→ **Your objective**:
Exact reproduction is required for the lines below starting at the line with "LOVAG registered laboratory" and ending at the line with "dostavit se do práce a práci vykonávat", both included. No other lines, and no pictures.
======== Listed records ========
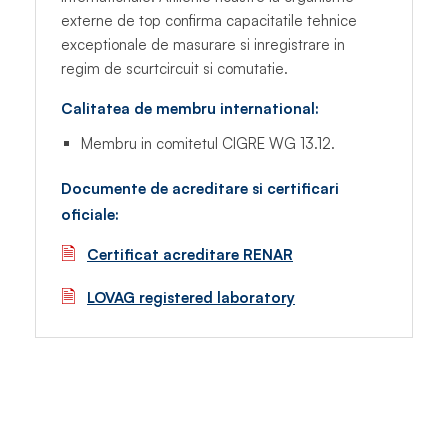
externe de top confirma capacitatile tehnice
exceptionale de masurare si inregistrare in
regim de scurtcircuit si comutatie.
Calitatea de membru international:
Membru in comitetul CIGRE WG 13.12.
Documente de acreditare si certificari
oficiale:
🗎
Certificat acreditare RENAR
🗎
LOVAG registered laboratory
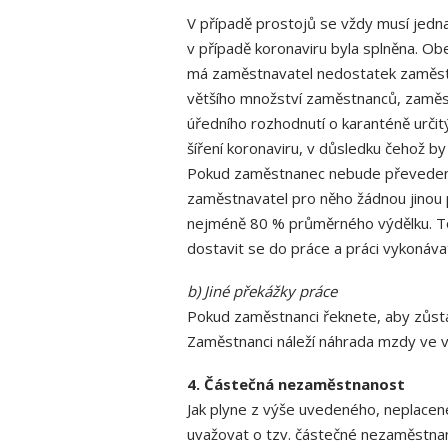
V případě prostojů se vždy musí jedn
v případě koronaviru byla splněna. Obe
má zaměstnavatel nedostatek zaměstna
většího množství zaměstnanců, zaměst
úředního rozhodnutí o karanténě určitý
šíření koronaviru, v důsledku čehož b
Pokud zaměstnanec nebude převeden n
zaměstnavatel pro něho žádnou jinou 
nejméně 80 % průměrného výdělku. To 
dostavit se do práce a práci vykonávat
b) Jiné překážky práce
Pokud zaměstnanci řeknete, aby zůsta
Zaměstnanci náleží náhrada mzdy ve 
4. Částečná nezaměstnanost
Jak plyne z výše uvedeného, neplacené
uvažovat o tzv. částečné nezaměstnan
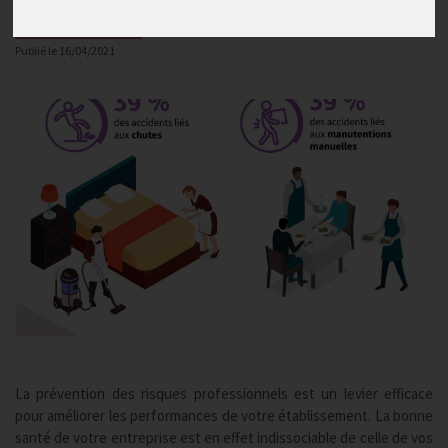
Actualité 2026
Publié le
16/04/2021
La prévention des risques professionnels est un levier efficace
pour améliorer les performances de votre établissement. La bonne
santé de votre entreprise est en effet indissociable de celle de vos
========
→ **Answer below**:
LOVAG registered laboratory
V případě prostojů se vždy musí jedn
v případě koronaviru byla splněna. Obe
má zaměstnavatel nedostatek zaměstna
většího množství zaměstnanců, zaměst
úředního rozhodnutí o karanténě určitý
šíření koronaviru, v důsledku čehož b
Pokud zaměstnanec nebude převeden n
zaměstnavatel pro něho žádnou jinou 
nejméně 80 % průměrného výdělku. To 
dostavit se do práce a práci vykonávat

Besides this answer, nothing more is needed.